Anointed worship musician Israel Houghton contributes to Fresh with “Champion” and “Most High God (Lude).” For Tye the awesome collaboration expresses the sentiment dearest to him, citing “I love songs that brag about how strong and mighty our God is. I can’t wait to perform that song live.” The anthemic “Champion” takes its big piano as “Most High God (Lude)” simplifies is sounds for his vocal praise.
Both “Your Blood (The Communion Song)” and “Take Over” highlight Men of Standard members Isaac Carree and Lowell Pye respectively. “Your Blood” is a big sounding choir song, while “Take Over” is a song of sanctification. While each song amply reflects surrender to God, the humility present and accounted for is in sheer reverence for God’s greatness and grace.
In the uiet stillness within, “You Alone” simply sounds like a prayer. Inspired by Contemporary Christian Music and the total devotion to the fullness of God, Tye acknowledges, “I want to grow my audience to a more mature worship experience and atmosphere.” Adding “the words ask you to listen to my heart and not just the music because this is something you can pray when speaking of the Lord or speaking to Him” as the simplicity of the chords invoke the worship atmosphere.

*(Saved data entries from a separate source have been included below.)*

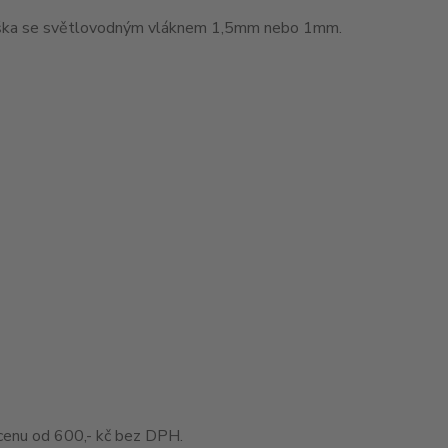
muška se světlovodným vláknem 1,5mm nebo 1mm.
enu od 600,- kč bez DPH.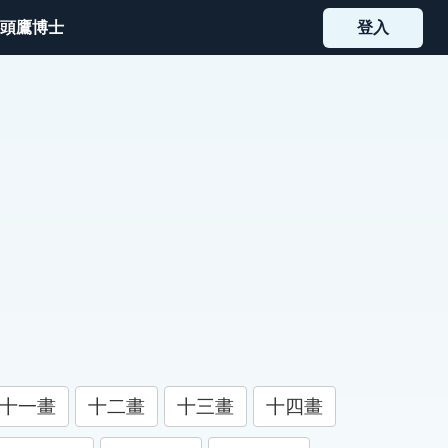
頭鷹博士
登入
十一畫
十二畫
十三畫
十四畫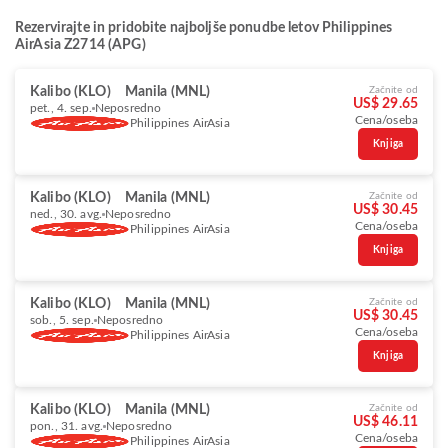
Rezervirajte in pridobite najboljše ponudbe letov Philippines
AirAsia Z2714 (APG)
Kalibo (KLO)
Manila (MNL)
Začnite od
US$ 29.65
pet., 4. sep.
Neposredno
Cena/oseba
Philippines AirAsia
Knjiga
Kalibo (KLO)
Manila (MNL)
Začnite od
US$ 30.45
ned., 30. avg.
Neposredno
Cena/oseba
Philippines AirAsia
Knjiga
Kalibo (KLO)
Manila (MNL)
Začnite od
US$ 30.45
sob., 5. sep.
Neposredno
Cena/oseba
Philippines AirAsia
Knjiga
Kalibo (KLO)
Manila (MNL)
Začnite od
US$ 46.11
pon., 31. avg.
Neposredno
Cena/oseba
Philippines AirAsia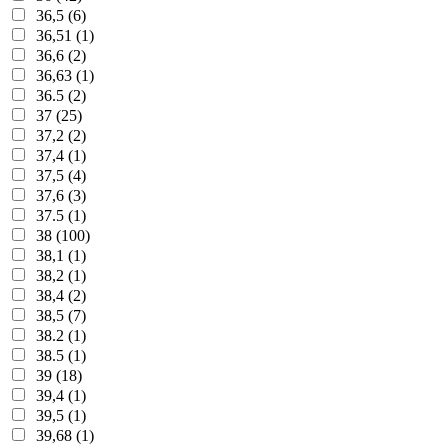
36,5 (6)
36,51 (1)
36,6 (2)
36,63 (1)
36.5 (2)
37 (25)
37,2 (2)
37,4 (1)
37,5 (4)
37,6 (3)
37.5 (1)
38 (100)
38,1 (1)
38,2 (1)
38,4 (2)
38,5 (7)
38.2 (1)
38.5 (1)
39 (18)
39,4 (1)
39,5 (1)
39,68 (1)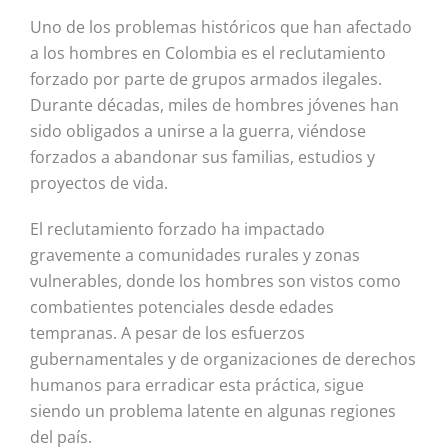
Uno de los problemas históricos que han afectado
a los hombres en Colombia es el reclutamiento
forzado por parte de grupos armados ilegales.
Durante décadas, miles de hombres jóvenes han
sido obligados a unirse a la guerra, viéndose
forzados a abandonar sus familias, estudios y
proyectos de vida.
El reclutamiento forzado ha impactado
gravemente a comunidades rurales y zonas
vulnerables, donde los hombres son vistos como
combatientes potenciales desde edades
tempranas. A pesar de los esfuerzos
gubernamentales y de organizaciones de derechos
humanos para erradicar esta práctica, sigue
siendo un problema latente en algunas regiones
del país.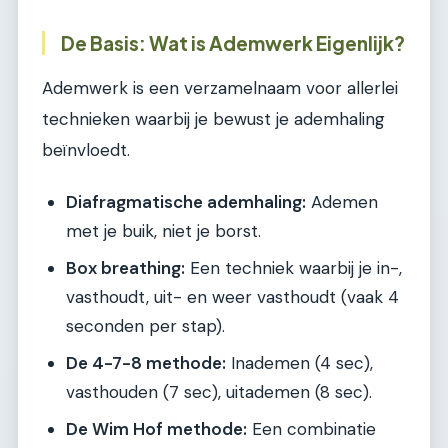
De Basis: Wat is Ademwerk Eigenlijk?
Ademwerk is een verzamelnaam voor allerlei
technieken waarbij je bewust je ademhaling
beïnvloedt.
Diafragmatische ademhaling:
Ademen
met je buik, niet je borst.
Box breathing:
Een techniek waarbij je in-,
vasthoudt, uit- en weer vasthoudt (vaak 4
seconden per stap).
De 4-7-8 methode:
Inademen (4 sec),
vasthouden (7 sec), uitademen (8 sec).
De Wim Hof methode:
Een combinatie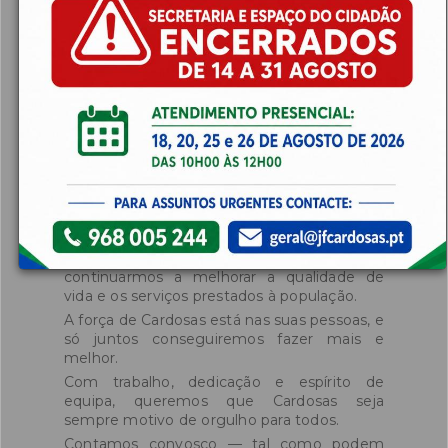
cidadãos — onde poderá encontrar
informação atualizada sobre os nossos
serviços, o calendário de atividades e os
documentos de gestão da freguesia, bem
como um acesso privilegiado à nossa
história, património e identidade local.
Continuaremos a investir na modernização
e desmaterialização dos serviços, tornando
o contacto com a Junta mais simples, mais
rápido e mais transparente.
Num tempo que exige mais rigor, mais
proximidade e mais participação, contamos
com o envolvimento de todos — com as
vossas sugestões, ideias e alertas — para
continuarmos a melhorar a qualidade de
vida e os serviços prestados à população.
A força de Cardosas está nas suas pessoas, e
só juntos conseguiremos fazer mais e
melhor.
Com trabalho, dedicação e espírito de
equipa, queremos que Cardosas seja
sempre motivo de orgulho para todos.
Contamos convosco — tal como podem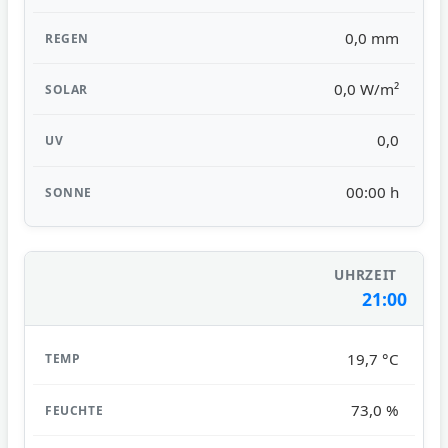
0,0 mm
0,0 W/m²
0,0
00:00 h
21:00
19,7 °C
73,0 %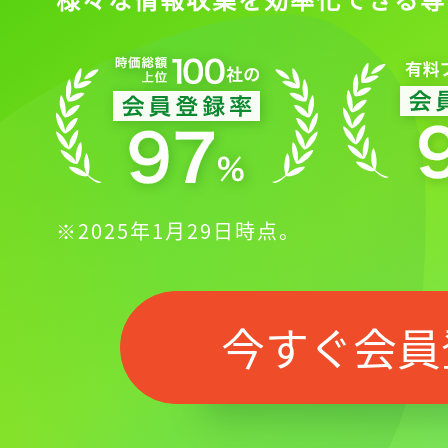
※2025年1月29日時点。
今すぐ会員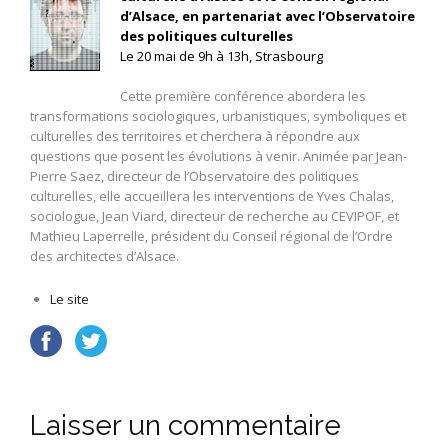
d’Alsace, en partenariat avec l’Observatoire
des politiques culturelles
Le 20 mai de 9h à 13h, Strasbourg
Cette première conférence abordera les
transformations sociologiques, urbanistiques, symboliques et
culturelles des territoires et cherchera à répondre aux
questions que posent les évolutions à venir. Animée par Jean-
Pierre Saez, directeur de l’Observatoire des politiques
culturelles, elle accueillera les interventions de Yves Chalas,
sociologue, Jean Viard, directeur de recherche au CEVIPOF, et
Mathieu Laperrelle, président du Conseil régional de l’Ordre
des architectes d’Alsace.
Le site
Laisser un commentaire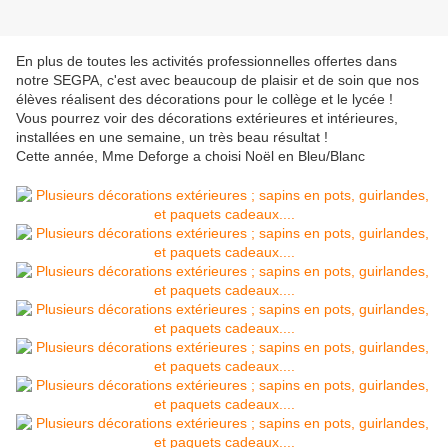
En plus de toutes les activités professionnelles offertes dans
notre SEGPA, c'est avec beaucoup de plaisir et de soin que nos
élèves réalisent des décorations pour le collège et le lycée !
Vous pourrez voir des décorations extérieures et intérieures,
installées en une semaine, un très beau résultat !
Cette année, Mme Deforge a choisi Noël en Bleu/Blanc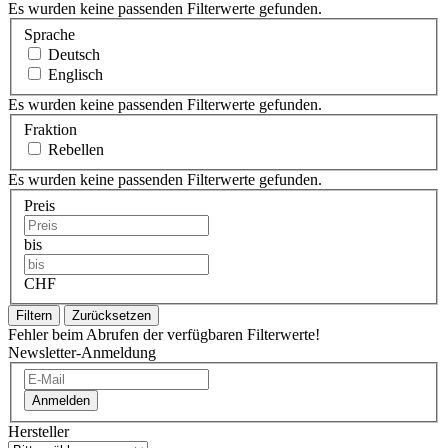
Es wurden keine passenden Filterwerte gefunden.
Sprache
Deutsch
Englisch
Es wurden keine passenden Filterwerte gefunden.
Fraktion
Rebellen
Es wurden keine passenden Filterwerte gefunden.
Preis
bis
CHF
Filtern
Zurücksetzen
Fehler beim Abrufen der verfügbaren Filterwerte!
Newsletter-Anmeldung
Anmelden
Hersteller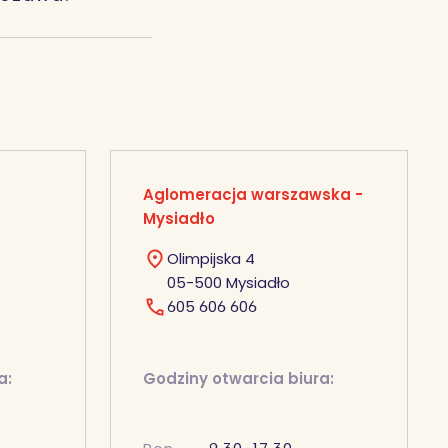
Aglomeracja warszawska -
Mysiadło
Olimpijska 4
05-500 Mysiadło
605 606 606
a:
Godziny otwarcia biura: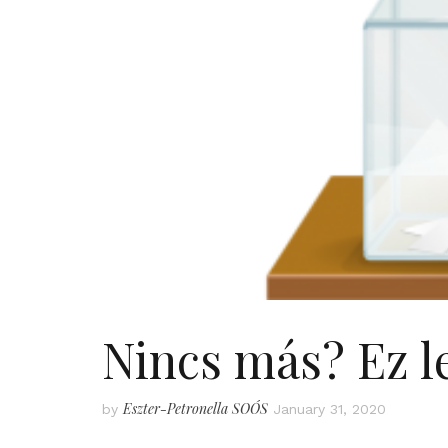
Nincs más? Ez l
Eszter-Petronella SOÓS
by
January 31, 2020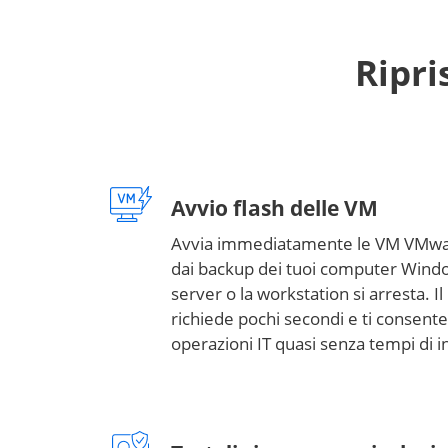
Ripri
Avvio flash delle VM
Avvia immediatamente le VM VMwa
dai backup dei tuoi computer Windo
server o la workstation si arresta. Il
richiede pochi secondi e ti consente
operazioni IT quasi senza tempi di in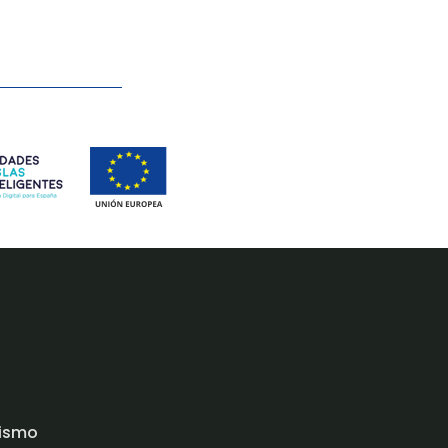
rismo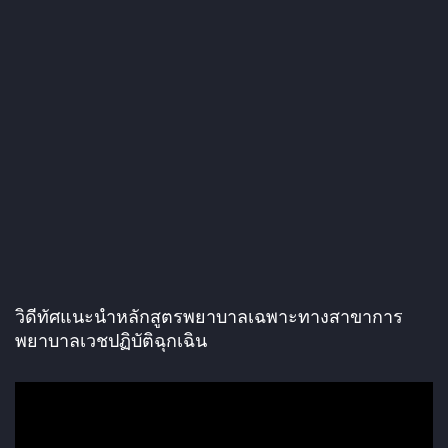
วิดีทัศแนะนำหลักสูตรพยาบาลเฉพาะทางสาขาการ
พยาบาลเวชปฏิบัติฉุกเฉิน
ตั
ว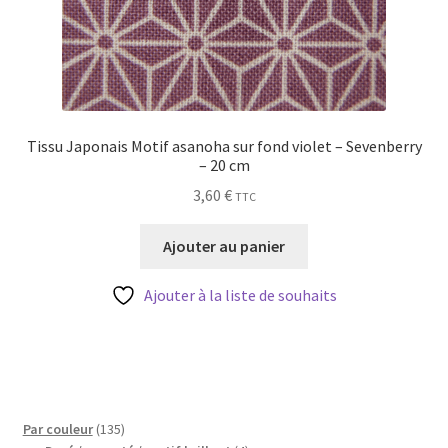
Tissu Japonais Motif asanoha sur fond violet – Sevenberry
– 20 cm
3,60
€
TTC
Ajouter au panier
Ajouter à la liste de souhaits
135
Par couleur
135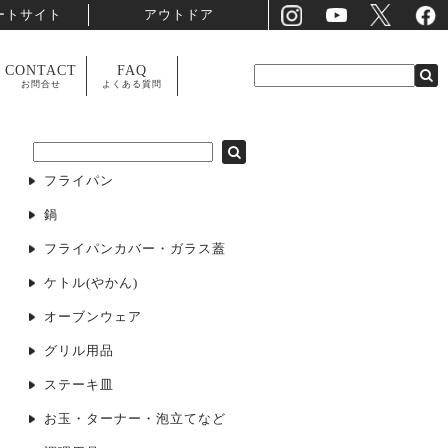
ートサイト
アウトドア
CONTACT
FAQ
お問合せ
よくある質問
フライパン
鍋
フライパンカバー・ガラス蓋
ケトル(やかん)
オーブンウェア
グリル用品
ステーキ皿
お玉・ターナー・泡立てなど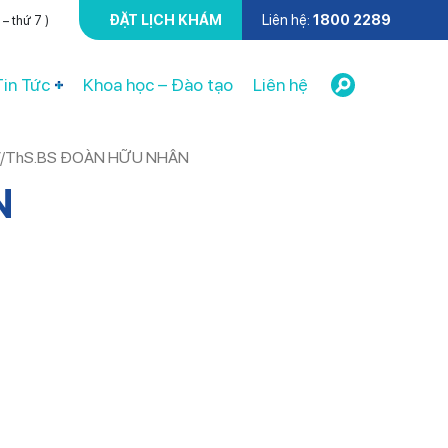
ĐẶT LỊCH KHÁM
Liên hệ:
1800 2289
– thứ 7 )
Tin Tức
Khoa học – Đào tạo
Liên hệ
/
ThS.BS ĐOÀN HỮU NHÂN
N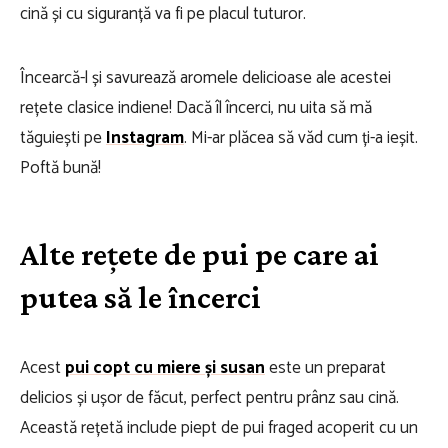
cină și cu siguranță va fi pe placul tuturor.
Încearcă-l și savurează aromele delicioase ale acestei
rețete clasice indiene! Dacă îl încerci, nu uita să mă
tăguiești pe
Instagram
. Mi-ar plăcea să văd cum ți-a ieșit.
Poftă bună!
Alte rețete de pui pe care ai
putea să le încerci
Acest
pui copt cu miere și susan
este un preparat
delicios și ușor de făcut, perfect pentru prânz sau cină.
Această rețetă include piept de pui fraged acoperit cu un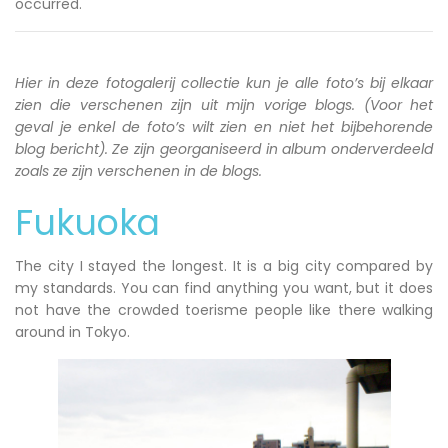
occurred.
Hier in deze fotogalerij collectie kun je alle foto’s bij elkaar
zien die verschenen zijn uit mijn vorige blogs. (Voor het
geval je enkel de foto’s wilt zien en niet het bijbehorende
blog bericht). Ze zijn georganiseerd in album onderverdeeld
zoals ze zijn verschenen in de blogs.
Fukuoka
The city I stayed the longest. It is a big city compared by
my standards. You can find anything you want, but it does
not have the crowded toerisme people like there walking
around in Tokyo.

Subsequently “Holding On” sounds like the letter to God after the prayer. “This song stretches me and opens the door with its inspiration. When life gets hard, everybody needs something to hold on to.”
All sixteen tracks on the candid Fresh album are simple, “I want everyone to be refreshed because there is a cleansing that takes place in worship. Whatever I was known for, I’m adding to it with this CD. I want my heart to be heard and then you will understand.” Purposeful in the acknowledgement of his testimony, Tye Tribbett’s self-professed “compassion package” is based on growing through the storms of life with full transparency acknowledging God can change someone. Tye is pursuing an acting career and becoming more involved with organizations that target bouncing back and moving forward. “I have a greater compassion coming out of a storm because this love I experience from God, and for my wife and His people, is so big because He first loved us. Know that a relationship with God is possible.” And that is fresh.